Второй аргумент против осуждения полковника я назвал “корпоративно-прагматическим”. Он состоит в том, что процесс над Будановым — даже если полковник и совершил все, в чем его обвиняют, — сам по себе будет иметь более разрушительные последствия, чем те, которые могут последовать из его освобождения. Действительно, допустив передачу дела в суд, государство тем самым позволило предположить, что нечто подобное могло произойти. Тень, которую подобное подозрение бросит на весь институт армии, — даже в случае безусловного оправдания полковника, которое маловероятно с учетом признания им своей частичной вины, — нанесет несомненный ущерб его репутации.

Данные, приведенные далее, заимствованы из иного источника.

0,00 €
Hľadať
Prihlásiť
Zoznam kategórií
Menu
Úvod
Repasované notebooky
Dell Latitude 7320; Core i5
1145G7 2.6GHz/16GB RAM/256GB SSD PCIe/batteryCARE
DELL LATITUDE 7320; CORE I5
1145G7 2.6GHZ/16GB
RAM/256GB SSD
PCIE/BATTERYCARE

Возмущение комментаторов вызывает в данном случае не процесс как таковой, а то, что его освещают СМИ, повторяя те обвинения, которые раньше выдвигались против военных чеченскими пропагандистами (Смоленцева В. “Тень Лебедя над Чечней” (“Завтра”, 2 апреля 2001 г., № 14 (331)), Судовцева Г “На западном направлении” (“Завтра”, 18 апреля, № 16 (333)). Таким образом, де факто государство сотрудничает с сепаратистами против собственной армии. Не существует высших принципов, которые, с точки зрения значительной части аудитории, могли бы оправдать такой раскол.

Подведем некоторые итоги. Мы видели, что правосудие, основанное на идее прав человека, становится неприменимым там, где конфликт и правонарушение определяется прежде всего в терминах групповых или корпоративных отношений. Те, кто видел в убийстве Эльзы полковником Будановым фрагмент русско-чеченского конфликта, часто были склонны считать это правосудие нецелесообразным.

Заметим, что многие аргументы, высказанные как раз за осуждение полковника, также основывались на логике и морали групповых прав и отношений. Например, в интервью, данных программе “Тема дня”, Руслан Хасбулатов и Руслан Мартагов высказались за обязательное наказание для полковника, поскольку оно убедило бы чеченцев в том, что они находятся под защитой российских законов (интервью воспроизведены на сайте программы НТВ “Тема дня” (www.temadnia.ru) от 11 апреля 2001 г.). При этом оба заметили, что демонстрация имела бы наибольшую наглядность, если бы Буданов был расстрелян без суда и следствия на месте ареста, и, кажется, сожалели, что этого не случилось. (Кажется, их не смущало, что они предлагают сделать именно то, что, по его же словам, сделал сам полковник, — убить человека, опираясь только на недоказанные подозрения.) Судебные формальности и правовые принципы и здесь приносятся в жертву групповой целесообразности.

Судебной системе в современной российской культуре отводится роль регулятора групповых отношений, а не индивидуальных. Целью ее функционирования является равновесие, а не справедливость, понимаемая в соответствии с какими-либо абстрактными принципами. (Подобные способы функционирования права обычны для примитивных обществ. Исследования в области легальной антропологии в последние десятилетия обнаружили, что на ранних стадиях своего существования право может быть описано только как институционализация процесса поиска компромиссного, с точки зрения всех задействованных групп, решения, а не как свод юридических норм, под которые подводится отдельный случай. См. Moore, Sally Falk, 1978. Law as Process: An Anthropological Approach. London: Routledge & Kegan Paul).